At one point, Hanneman is informed by his accountant that, due to some failed investments, he is no longer a billionaire. Later that day, the Pied Piper team finds the former billionaire curled up on his couch unable to get up and complaining about the insignificance of his $986 million and the fact he has been kicked out of the “Three Comma Club.”
If one goal of satire is to use exaggeration to expose the public to an aspect of contemporary society in a manner that is enlightening, then Silicon Valley has hit the mark with Russ Hanneman. In perhaps the best scene in the series so far, Hanneman says the following during a business meeting with the Pied Piper team:
“If you show revenue, people will ask how much and it will never be enough … If you have no revenue, you can say you are prerevenue. … It’s not about how much you earn, it’s about what you’re worth. And who’s worth the most? Companies that lose money. Pinterest and Snapchat? No revenue. F*cking Amazon has lost money every quarter for the last 20 years and f*ucking [Amazon founder and CEO Jeff] Bezos is the king. No one wants to see revenue. … I don’t want to make a little bit of money every day, I want to make a f*ck ton of money all at once.”
Rarely have the economic reasoning, concerns and corruption of the financial elite been so aptly and succinctly depicted on television.
The previous works of actor, animator, producer and director Mike Judge (the animated television series Beavis and Butthead and King of the Hill and the films Office Space, Idiocracy and Extract) have shown him to be an effective comedy writer, storyteller and director.
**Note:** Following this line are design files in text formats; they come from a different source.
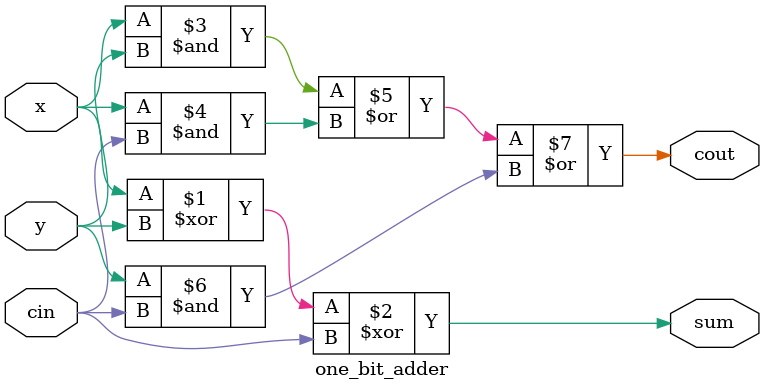
<source format=v>

module one_bit_adder (x, y, cin, sum, cout);
   input x,y,cin;
   output sum,cout;
   //one bit sum operation
   assign sum = x^y^cin;
   //one bit carry operation
   assign cout = ((x & y)|(x & cin)|(y & cin));

endmodule
</source>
As might be expected, unhappily, Silicon Valley has its share of male-anatomical and scatological jokes and gags that often take the story in bizarre directions just to get a few cheap laughs.
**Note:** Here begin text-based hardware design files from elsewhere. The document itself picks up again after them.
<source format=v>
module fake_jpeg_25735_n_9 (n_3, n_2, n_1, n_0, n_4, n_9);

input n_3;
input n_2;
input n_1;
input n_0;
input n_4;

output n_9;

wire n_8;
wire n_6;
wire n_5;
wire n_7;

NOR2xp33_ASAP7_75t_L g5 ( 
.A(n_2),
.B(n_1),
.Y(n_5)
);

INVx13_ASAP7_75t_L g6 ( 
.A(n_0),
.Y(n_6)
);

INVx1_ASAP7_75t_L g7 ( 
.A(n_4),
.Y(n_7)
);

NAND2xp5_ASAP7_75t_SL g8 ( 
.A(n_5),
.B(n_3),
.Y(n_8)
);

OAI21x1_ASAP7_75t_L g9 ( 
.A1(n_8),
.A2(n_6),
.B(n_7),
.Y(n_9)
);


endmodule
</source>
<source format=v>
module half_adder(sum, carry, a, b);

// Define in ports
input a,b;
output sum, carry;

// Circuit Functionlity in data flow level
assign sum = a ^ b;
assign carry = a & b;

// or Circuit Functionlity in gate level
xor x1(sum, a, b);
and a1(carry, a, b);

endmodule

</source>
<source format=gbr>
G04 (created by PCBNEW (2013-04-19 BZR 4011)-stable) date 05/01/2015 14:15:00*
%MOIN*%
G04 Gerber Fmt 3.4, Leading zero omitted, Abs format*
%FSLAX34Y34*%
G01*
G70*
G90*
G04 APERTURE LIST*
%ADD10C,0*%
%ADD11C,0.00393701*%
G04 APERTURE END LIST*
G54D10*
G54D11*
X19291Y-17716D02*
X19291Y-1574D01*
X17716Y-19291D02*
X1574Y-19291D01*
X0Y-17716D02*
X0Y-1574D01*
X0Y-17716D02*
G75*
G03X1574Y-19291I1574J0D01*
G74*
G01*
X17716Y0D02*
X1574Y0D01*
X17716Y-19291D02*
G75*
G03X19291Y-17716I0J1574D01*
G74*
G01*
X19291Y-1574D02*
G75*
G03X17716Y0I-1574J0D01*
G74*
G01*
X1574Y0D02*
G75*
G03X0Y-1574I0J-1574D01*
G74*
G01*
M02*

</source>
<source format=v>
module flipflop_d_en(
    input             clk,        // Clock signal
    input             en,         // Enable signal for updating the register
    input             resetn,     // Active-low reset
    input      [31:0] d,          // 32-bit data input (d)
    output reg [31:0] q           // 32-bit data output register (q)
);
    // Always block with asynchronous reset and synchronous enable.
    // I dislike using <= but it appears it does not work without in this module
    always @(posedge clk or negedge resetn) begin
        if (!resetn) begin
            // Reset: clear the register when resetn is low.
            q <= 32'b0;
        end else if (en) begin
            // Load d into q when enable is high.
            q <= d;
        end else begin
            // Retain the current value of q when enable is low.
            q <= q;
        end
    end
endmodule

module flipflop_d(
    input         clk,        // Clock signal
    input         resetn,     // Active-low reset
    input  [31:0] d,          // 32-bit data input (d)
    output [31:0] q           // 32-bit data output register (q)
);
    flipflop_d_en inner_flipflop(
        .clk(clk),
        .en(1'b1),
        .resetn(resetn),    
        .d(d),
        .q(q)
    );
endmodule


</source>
This straining for humor expresses the fact that Silicon Valley only goes so far in its satirical critique of high tech culture. This is no surprise. The views of Judge, Altschuler and Krinsky have been articulated clearly in the HBO series’ promotional tagline: “In the high-tech gold rush of modern Silicon Valley, the people most qualified to succeed are the least capable of handling success.”
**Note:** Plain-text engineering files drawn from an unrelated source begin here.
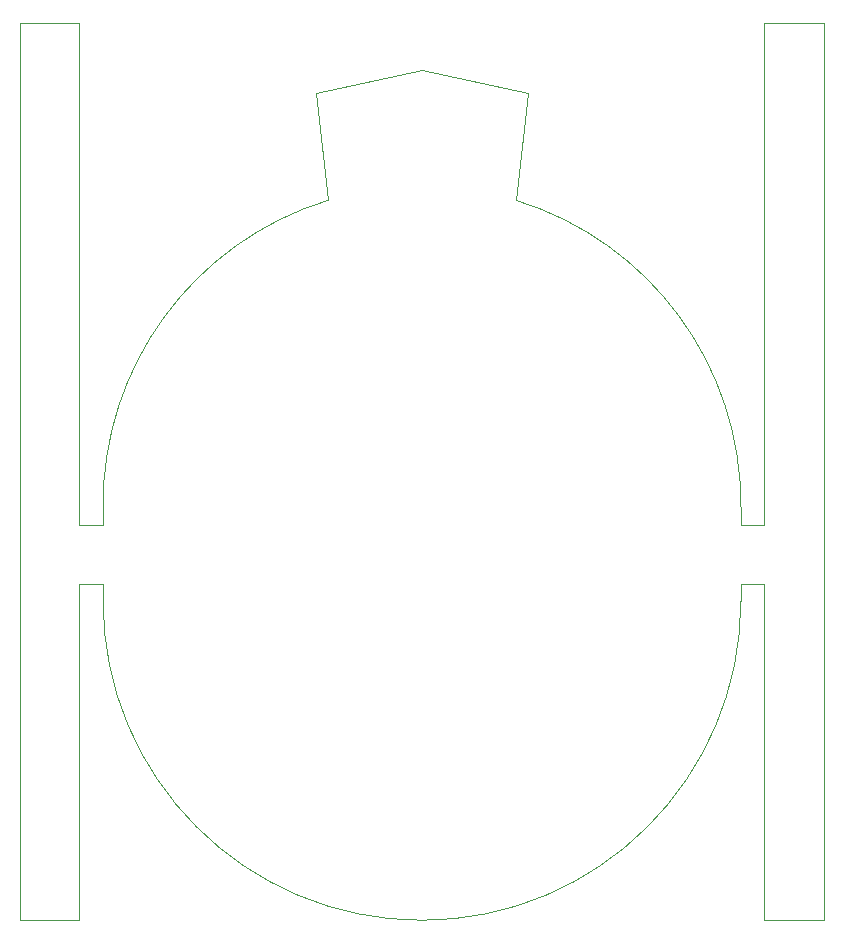
<source format=gbr>
G04 #@! TF.GenerationSoftware,KiCad,Pcbnew,(5.1.12-1-10_14)*
G04 #@! TF.CreationDate,2021-12-02T19:43:45-05:00*
G04 #@! TF.ProjectId,blinky,626c696e-6b79-42e6-9b69-6361645f7063,rev?*
G04 #@! TF.SameCoordinates,Original*
G04 #@! TF.FileFunction,Profile,NP*
%FSLAX46Y46*%
G04 Gerber Fmt 4.6, Leading zero omitted, Abs format (unit mm)*
G04 Created by KiCad (PCBNEW (5.1.12-1-10_14)) date 2021-12-02 19:43:45*
%MOMM*%
%LPD*%
G01*
G04 APERTURE LIST*
G04 #@! TA.AperFunction,Profile*
%ADD10C,0.050000*%
G04 #@! TD*
G04 APERTURE END LIST*
D10*
X217000000Y-79500000D02*
X219000000Y-79500000D01*
X219000000Y-84500000D02*
X217000000Y-84500000D01*
X219000000Y-113000000D02*
X219000000Y-84500000D01*
X224000000Y-113000000D02*
X219000000Y-113000000D01*
X224000000Y-37000000D02*
X224000000Y-113000000D01*
X219000000Y-37000000D02*
X224000000Y-37000000D01*
X219000000Y-79500000D02*
X219000000Y-37000000D01*
X161000000Y-79500000D02*
X163000000Y-79500000D01*
X161000000Y-37000000D02*
X161000000Y-79500000D01*
X156000000Y-37000000D02*
X161000000Y-37000000D01*
X156000000Y-113000000D02*
X156000000Y-37000000D01*
X161000000Y-113000000D02*
X156000000Y-113000000D01*
X161000000Y-84500000D02*
X161000000Y-113000000D01*
X163000000Y-84500000D02*
X161000000Y-84500000D01*
X217000000Y-86000000D02*
X217000000Y-84500000D01*
X217000000Y-78000000D02*
X217000000Y-79500000D01*
X163000000Y-86000000D02*
X163000000Y-84500000D01*
X163000000Y-78000000D02*
X163000000Y-79500000D01*
X182017346Y-52056376D02*
G75*
G03*
X163000000Y-78000000I7922972J-25749657D01*
G01*
X190000000Y-41000000D02*
X199000000Y-43000000D01*
X197982654Y-52056376D02*
G75*
G02*
X217000000Y-78000000I-7922972J-25749657D01*
G01*
X199000000Y-43000000D02*
X197982654Y-52056375D01*
X181000000Y-43000000D02*
X182017346Y-52056375D01*
X190000000Y-41000000D02*
X181000000Y-43000000D01*
X217000000Y-86000000D02*
G75*
G02*
X163000000Y-86000000I-27000000J0D01*
G01*
M02*

</source>
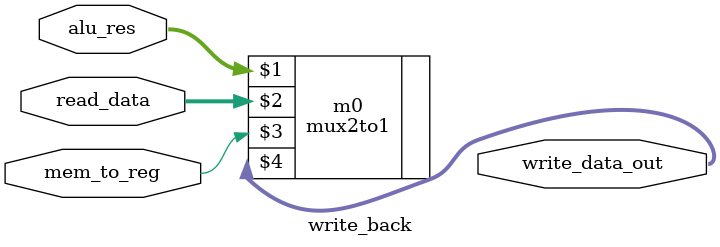
<source format=v>
`include "mux.v"

module write_back (

    input mem_to_reg,
    input [31:0] alu_res,
    input [31:0] read_data,

    output [31:0] write_data_out

);

    // Write your code below.
    mux2to1     #(32)   m0(alu_res, read_data, mem_to_reg, write_data_out);


endmodule

</source>
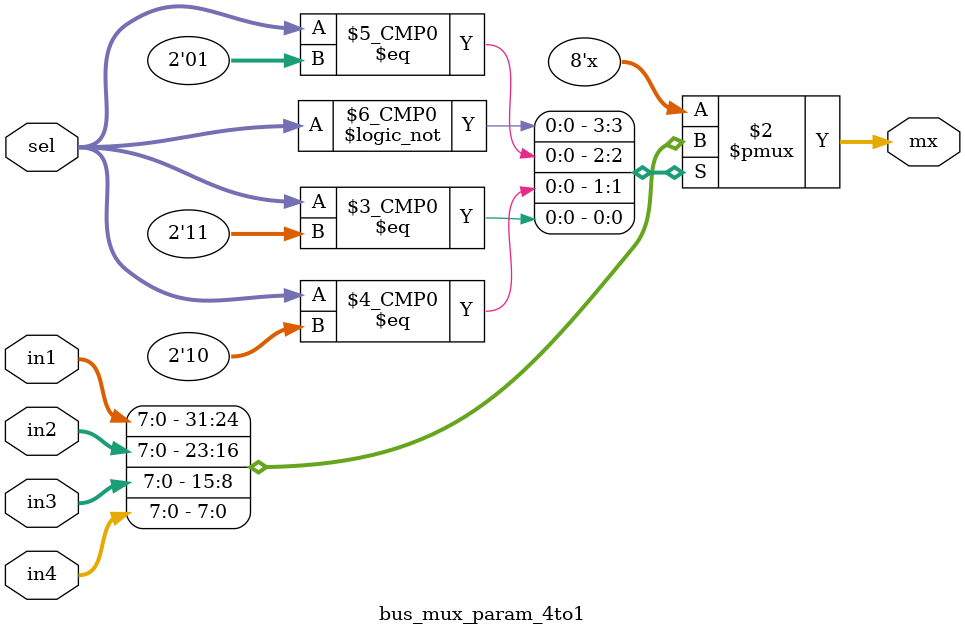
<source format=sv>
module bus_mux_param_4to1 
#(
    parameter WIDTH = 8  // Параметр задає розрядність вхідних шин
) (
    input logic [WIDTH-1:0] in1,  // перший вхід
    input logic [WIDTH-1:0] in2,  // другий вхід
    input logic [WIDTH-1:0] in3,  // третій вхід
    input logic [WIDTH-1:0] in4,  // четвертий вхід
    input logic [1:0] sel,        // 2-бітний керуючий сигнал
    output logic [WIDTH-1:0] mx    // вихідна шина з розрядністю WIDTH
);

    always_comb 
    begin
        case (sel)
            2'b00: mx = in1;
            2'b01: mx = in2;
            2'b10: mx = in3;
            2'b11: mx = in4;
            default: mx = {WIDTH{1'bx}}; // вихід невизначений, якщо селектор не відповідає жодному випадку
        endcase
    end

endmodule
</source>
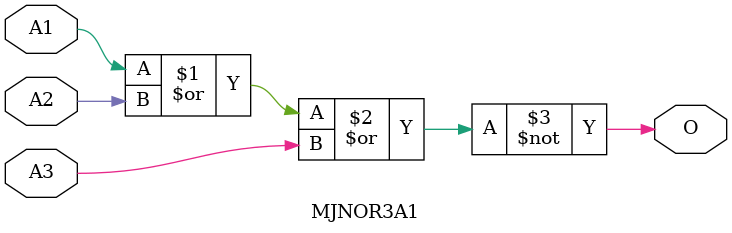
<source format=v>
module MJNOR3A1(A1, A2, A3, O);
input   A1;
input   A2;
input   A3;
output  O;
nor g0(O, A1, A2, A3);
endmodule
</source>
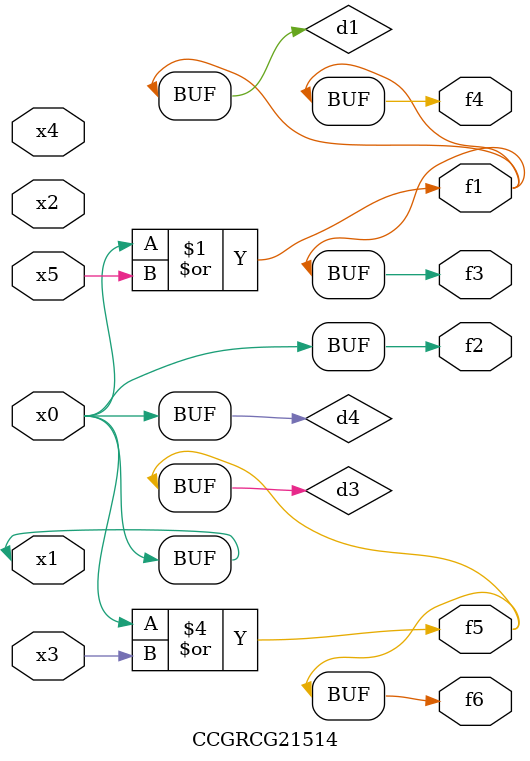
<source format=v>
module CCGRCG21514(
	input x0, x1, x2, x3, x4, x5,
	output f1, f2, f3, f4, f5, f6
);

	wire d1, d2, d3, d4;

	or (d1, x0, x5);
	xnor (d2, x1, x4);
	or (d3, x0, x3);
	buf (d4, x0, x1);
	assign f1 = d1;
	assign f2 = d4;
	assign f3 = d1;
	assign f4 = d1;
	assign f5 = d3;
	assign f6 = d3;
endmodule

</source>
In other words, according to the show’s creators, the problems and maladies of Silicon Valley are caused by social misfits of various types—startup nerds and computer geeks, on the one hand, and egomaniacal and greedy tech billionaires, on the other—and their inability to manage success. One could hardly think of a more conventional and shallow approach to the complexities of life in Silicon Valley.
To the extent that Judge and his team cannot conceive of a progressive resolution to the contradictions portrayed in their show, they wind up to a greater or lesser degree admiring—with tongue-in-cheek—the culture they are criticizing. While they parody the absurdities of six young men in an incubator, for example, they never bring viewers to a point at which this peculiar phenomenon can be seriously questioned.
By accepting billionaires, venture capitalists and startup incubators as necessary and useful elements of society—and then trying to work out the comedy from there—Silicon Valley again and again appears stilted. Without an understanding that the source of the anarchy, greed and plundering that reigns in Silicon Valley is to be found in the profit system itself, the creative possibilities and opportunities for genuinely humorous situations remain too few and too far between.
Despite these limitations, HBO’s Silicon Valley TV comedy series is informative and often entertaining. It has been renewed for a third season that will likely premiere in the spring of 2016.